Identity theft affects more than 12 million people in the United States each year, and that number continues to climb at an unsettling rate.
Identity theft happens when someone’s personal information is illegally accessed or stolen, typically for the purpose of committing fraud. But the targets aren’t exclusively individuals. Criminals are also targeting businesses. It is estimated that financial fraud that results from identity theft costs American businesses upwards of $56 billion yearly.
With business identity theft, criminals hijack a company’s identity using confidential company information such as its employer identification number (EIN) or federal tax identification number and exploit that information to obtain lines of credit with banks or vendors using the company’s name. The identity thieves then use the credit to purchase consumer electronics, household materials, gift cards, and other valuable items that they eventually flip for cash.
When the theft is uncovered, it’s often too late for many victims with the damage already inflicted. Consequences can include direct financial losses, ruined credit ratings and hundreds of lost hours dealing with the problem, among others.
So what can you do to keep your business from becoming a statistic? Start with these steps:
Develop and implement a security plan – With limited resources and tight budgets, it’s easy to see why many business owners prioritize developing business plans over creating a security plan. As a result, many businesses become vulnerable. Make sure that you have a security plan in place to protect your confidential business information. Having a contingency plan ready in case of a breach will also help to contain the damage and limit losses.

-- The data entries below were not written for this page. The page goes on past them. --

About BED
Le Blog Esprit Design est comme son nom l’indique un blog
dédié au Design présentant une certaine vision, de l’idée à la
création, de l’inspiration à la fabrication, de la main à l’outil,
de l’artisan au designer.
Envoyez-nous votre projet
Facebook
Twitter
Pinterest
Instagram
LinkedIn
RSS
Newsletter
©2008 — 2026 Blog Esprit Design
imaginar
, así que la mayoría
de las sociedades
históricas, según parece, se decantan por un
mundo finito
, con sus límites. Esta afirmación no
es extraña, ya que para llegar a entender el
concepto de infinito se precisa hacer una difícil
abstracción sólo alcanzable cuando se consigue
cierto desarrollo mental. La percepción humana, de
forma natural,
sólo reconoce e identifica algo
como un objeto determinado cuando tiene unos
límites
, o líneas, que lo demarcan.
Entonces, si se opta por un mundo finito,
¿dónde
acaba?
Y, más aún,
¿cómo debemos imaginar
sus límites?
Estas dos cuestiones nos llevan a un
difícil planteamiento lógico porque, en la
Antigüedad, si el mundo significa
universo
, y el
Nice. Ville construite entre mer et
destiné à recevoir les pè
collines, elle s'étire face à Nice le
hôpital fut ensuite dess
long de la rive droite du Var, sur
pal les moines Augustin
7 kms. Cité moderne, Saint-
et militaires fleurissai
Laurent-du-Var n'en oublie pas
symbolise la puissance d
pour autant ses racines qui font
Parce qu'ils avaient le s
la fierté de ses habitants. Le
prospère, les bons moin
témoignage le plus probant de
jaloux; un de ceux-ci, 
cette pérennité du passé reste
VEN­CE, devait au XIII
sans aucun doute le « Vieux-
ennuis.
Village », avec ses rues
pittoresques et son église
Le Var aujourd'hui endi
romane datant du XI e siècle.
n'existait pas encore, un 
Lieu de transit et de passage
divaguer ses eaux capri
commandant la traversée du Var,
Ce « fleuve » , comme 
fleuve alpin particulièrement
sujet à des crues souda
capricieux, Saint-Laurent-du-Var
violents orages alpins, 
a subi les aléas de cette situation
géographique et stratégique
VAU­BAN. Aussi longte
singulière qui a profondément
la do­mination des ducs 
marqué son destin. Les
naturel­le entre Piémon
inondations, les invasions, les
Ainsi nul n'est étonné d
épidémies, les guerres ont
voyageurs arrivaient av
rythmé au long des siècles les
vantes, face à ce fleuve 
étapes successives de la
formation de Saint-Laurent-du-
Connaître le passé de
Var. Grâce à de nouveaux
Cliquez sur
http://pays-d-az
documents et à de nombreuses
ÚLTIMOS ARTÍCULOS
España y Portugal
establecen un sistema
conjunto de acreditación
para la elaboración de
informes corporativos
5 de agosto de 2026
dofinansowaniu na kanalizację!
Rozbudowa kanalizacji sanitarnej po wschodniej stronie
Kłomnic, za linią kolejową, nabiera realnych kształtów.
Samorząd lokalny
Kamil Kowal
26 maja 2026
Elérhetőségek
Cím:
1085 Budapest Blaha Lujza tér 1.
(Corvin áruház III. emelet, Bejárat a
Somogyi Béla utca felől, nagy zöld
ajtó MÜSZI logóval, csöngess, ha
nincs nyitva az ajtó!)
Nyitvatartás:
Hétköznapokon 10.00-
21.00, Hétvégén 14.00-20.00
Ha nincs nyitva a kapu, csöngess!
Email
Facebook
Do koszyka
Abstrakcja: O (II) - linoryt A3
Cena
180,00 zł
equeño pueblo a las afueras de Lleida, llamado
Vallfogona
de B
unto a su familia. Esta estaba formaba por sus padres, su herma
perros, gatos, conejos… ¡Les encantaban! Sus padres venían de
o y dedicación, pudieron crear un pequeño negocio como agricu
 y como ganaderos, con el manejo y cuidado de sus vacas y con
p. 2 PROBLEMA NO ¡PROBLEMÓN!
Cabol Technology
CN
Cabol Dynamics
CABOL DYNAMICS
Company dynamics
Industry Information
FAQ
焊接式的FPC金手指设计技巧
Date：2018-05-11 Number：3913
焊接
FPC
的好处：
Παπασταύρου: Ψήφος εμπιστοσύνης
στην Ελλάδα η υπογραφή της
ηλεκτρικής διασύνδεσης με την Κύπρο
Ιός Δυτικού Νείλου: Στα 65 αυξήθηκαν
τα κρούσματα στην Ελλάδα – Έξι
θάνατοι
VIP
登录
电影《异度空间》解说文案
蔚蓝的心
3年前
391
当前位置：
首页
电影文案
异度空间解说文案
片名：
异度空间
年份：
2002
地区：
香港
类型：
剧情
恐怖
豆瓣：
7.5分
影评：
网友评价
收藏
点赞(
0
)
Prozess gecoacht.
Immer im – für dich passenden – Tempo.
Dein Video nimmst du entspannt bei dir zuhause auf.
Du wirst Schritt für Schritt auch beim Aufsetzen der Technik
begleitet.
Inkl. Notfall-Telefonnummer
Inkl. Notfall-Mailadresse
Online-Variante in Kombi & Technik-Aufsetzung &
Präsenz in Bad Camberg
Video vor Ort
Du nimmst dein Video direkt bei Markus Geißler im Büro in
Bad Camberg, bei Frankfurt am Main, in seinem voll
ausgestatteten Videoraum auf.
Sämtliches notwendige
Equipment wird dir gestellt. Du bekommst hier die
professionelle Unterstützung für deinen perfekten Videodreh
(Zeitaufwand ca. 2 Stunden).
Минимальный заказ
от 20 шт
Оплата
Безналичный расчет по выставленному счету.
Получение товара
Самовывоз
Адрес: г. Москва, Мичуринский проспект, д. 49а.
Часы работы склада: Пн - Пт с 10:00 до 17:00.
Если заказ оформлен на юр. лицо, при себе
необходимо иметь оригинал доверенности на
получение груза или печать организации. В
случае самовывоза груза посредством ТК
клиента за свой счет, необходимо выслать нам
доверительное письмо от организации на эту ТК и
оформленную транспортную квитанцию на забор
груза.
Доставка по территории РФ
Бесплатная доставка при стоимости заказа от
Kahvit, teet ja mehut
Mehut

Keep a close eye on your company’s credit and activity reports – A good way to detect potential identity theft is by monitoring your business’s credit report. Subscribe to a credit monitoring service if possible and take advantage of online billing when available. Some states offer an email notification service to business owners that alert them of any activity involving their business. By constantly auditing and reconciling your accounts, you will be able to promptly spot and report any unusual activity on your accounts before anyone can do substantial damage to your business.
Safeguard your company’s sensitive documents and information – Limit the number of ways ID thieves can access your company’s confidential information by keeping all of your documents and records in a secure location and by properly disposing of all information you no longer require. That means shredding all printed information and destroying or securely wiping all storage devices like hard drives and discs before disposal. Also, avoid sharing your company’s federal tax identification number, employer identification number, bank statements and other sensitive information with anyone unless absolutely necessary and always verify requests for such information. The same is true when transacting with third parties such as banks and vendors online. If you have to fill out a form on the web, only do so via encrypted connection, which is indicated by a padlock icon and “https” in the website’s URL.
Implement safe data practices – Identity thieves steal your data in many ways. Some do it the old fashioned way by going through your company’s trash or intercepting your mail, while others use more advanced methods like hacking and phishing. By following safe data practices such as proper information storage and disposal, and keeping your network and workstations protected and updated, you make your company much more difficult to target.
You have made considerable investments in terms of time, money and resources to growing your business. Don’t let it all go to waste. Make sure that you put in the same amount of effort and resources in keeping your company secure from identity theft and against a host of other threats.